This is a subtle point here, and difficult to make clearly. It’s something like the argument urbanists make against self-driving cars. It isn’t The problem is important to our cause, so we don’t want it solved, or we only want it solved in a way that’s narrowly politically palatable to us. It’s more like, Solving the problem in this way might be narrowly good, but it sets the stage for leaving other, bigger problems unsolved, or even to get worse.
It’s a little bit like the old arguments against irradiated beef, back when e. coli and fast food were big in the discourse. If the beef was dangerous because it was handled poorly (by overworked slaughterhouse and meatpacking workers), for example, irradiating it might in fact make it safer for consumers, but at the cost of making it easier to overwork the workers.
Scanlon connects quite a lot of things in this essay with this overall observation, and I’m not sure they all connect, but it’s an interesting lens to think about a lot of seemingly disparate things going on these days.
Mega Man II – Full SNES 16-Bit Conversion Announced, RetroRGB, Bob, March 25, 2026
I love the hobbyist labors of love that you see with these old games, and old pieces of culture in general. I’m not sure how copyright technically affects this. I don’t care. It’s awesome to see a long afterlife for beloved cultural artifacts, long after the original developer has moved on.

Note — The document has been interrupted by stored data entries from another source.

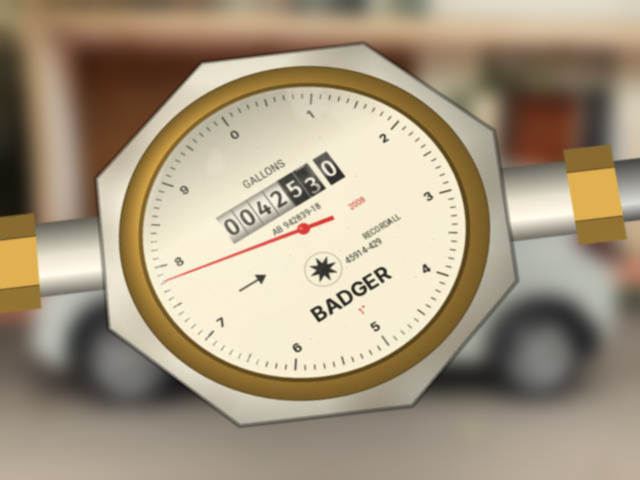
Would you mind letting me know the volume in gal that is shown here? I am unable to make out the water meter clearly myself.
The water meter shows 42527.8 gal
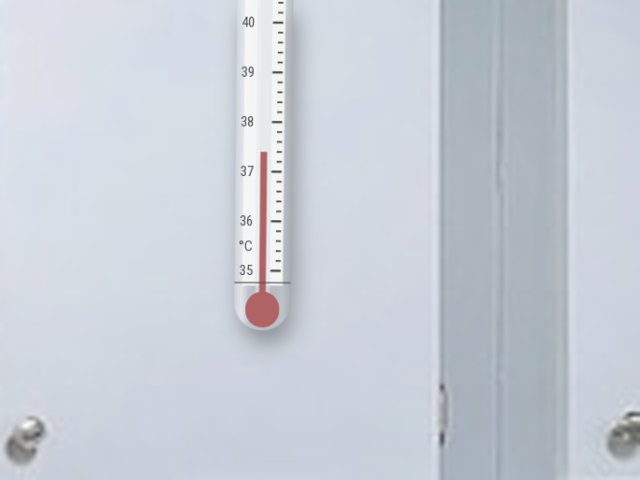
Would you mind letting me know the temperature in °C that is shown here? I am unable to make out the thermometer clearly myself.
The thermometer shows 37.4 °C
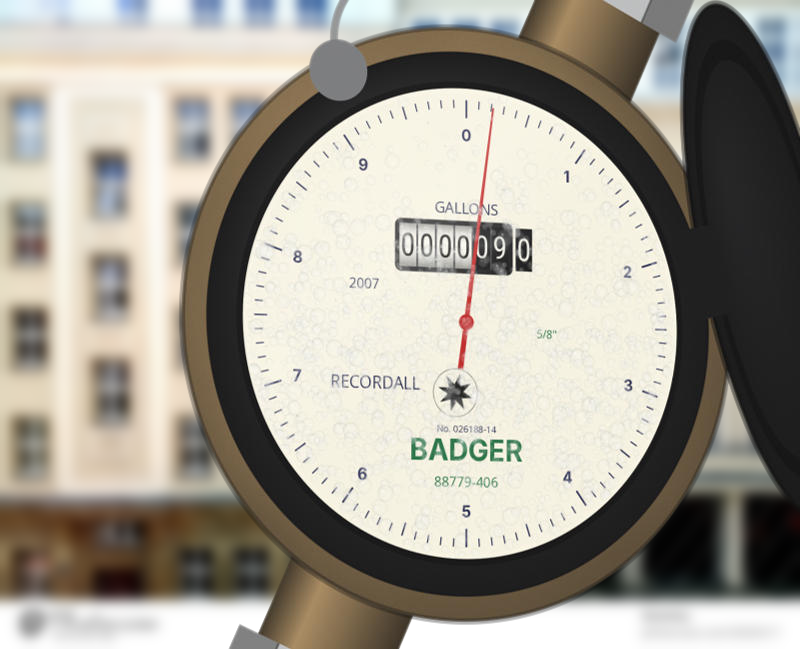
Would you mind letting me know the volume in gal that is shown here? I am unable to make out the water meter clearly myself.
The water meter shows 90.2 gal
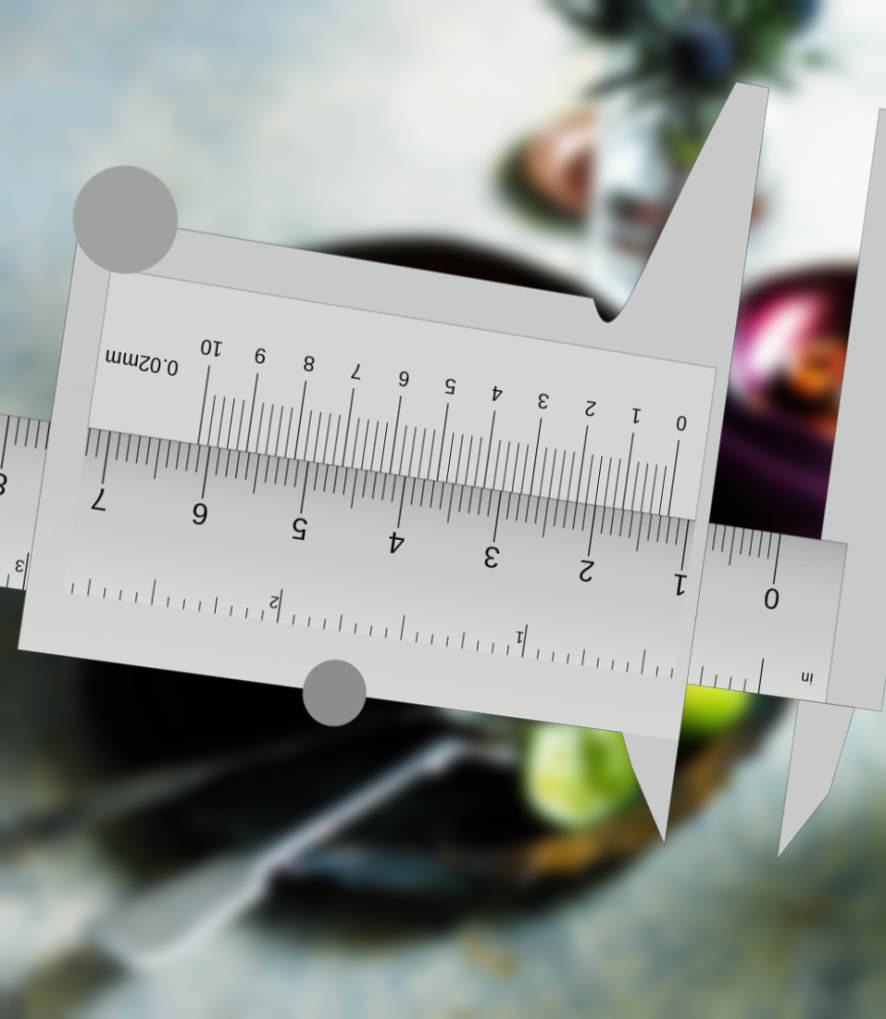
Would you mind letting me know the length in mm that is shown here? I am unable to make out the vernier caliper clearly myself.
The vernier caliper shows 12.2 mm
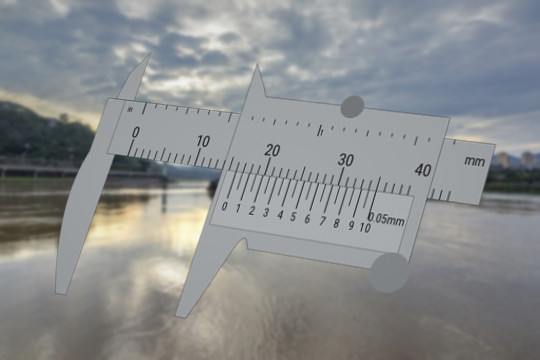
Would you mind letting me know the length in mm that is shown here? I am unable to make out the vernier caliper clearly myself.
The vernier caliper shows 16.0 mm
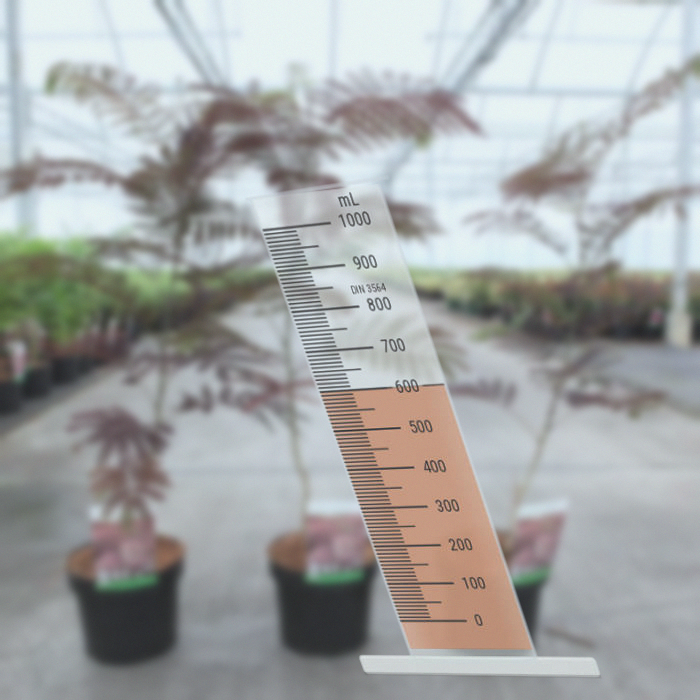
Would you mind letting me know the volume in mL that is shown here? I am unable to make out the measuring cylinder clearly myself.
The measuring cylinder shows 600 mL
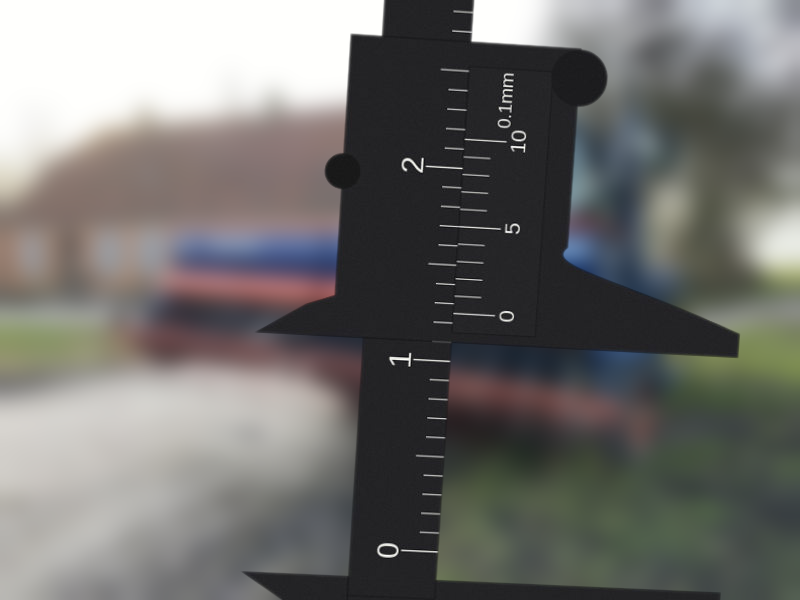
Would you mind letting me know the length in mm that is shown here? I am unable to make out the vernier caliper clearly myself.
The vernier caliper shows 12.5 mm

The developer Infidelity has just announced he’s working on a complete 16-bit overhaul of Mega Man II, based on his NES to SNES conversion. This will be an aesthetic upgrade that will still play exactly like the original NES version (and his current conversion), just with the reduced slowdown and sprite flicker these SNES conversions allow. The project is just beginning and he’s looking for an artist to help with the graphics, so this might end up being an awesome collaboration.